• **WHAT YOU ARE ASKED TO DO**:
Transcribe exactly the line that contains "left elbow: (277, 504, -23)" and every line after it through the end of the records, with nothing else.

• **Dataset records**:
Segment Open

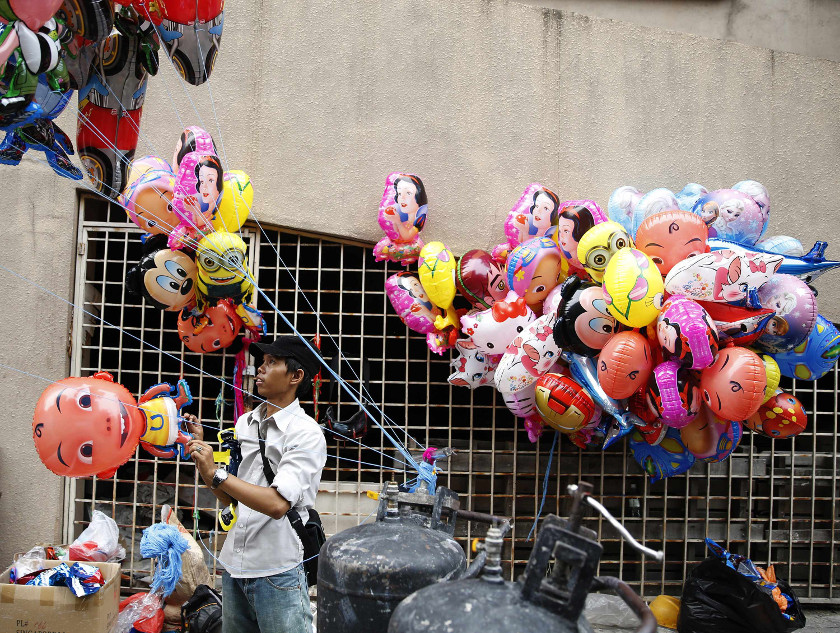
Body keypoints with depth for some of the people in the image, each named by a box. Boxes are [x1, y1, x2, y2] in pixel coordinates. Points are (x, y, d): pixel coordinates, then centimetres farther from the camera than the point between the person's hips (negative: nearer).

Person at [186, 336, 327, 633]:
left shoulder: (306, 434, -13)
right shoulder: (244, 423, 8)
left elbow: (277, 504, -23)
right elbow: (229, 498, 11)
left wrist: (215, 473, -21)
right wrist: (200, 448, 1)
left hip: (277, 574, -7)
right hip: (234, 566, 7)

Segment Closed

• **ANSWER TO THIS PROBLEM**:
left elbow: (277, 504, -23)
right elbow: (229, 498, 11)
left wrist: (215, 473, -21)
right wrist: (200, 448, 1)
left hip: (277, 574, -7)
right hip: (234, 566, 7)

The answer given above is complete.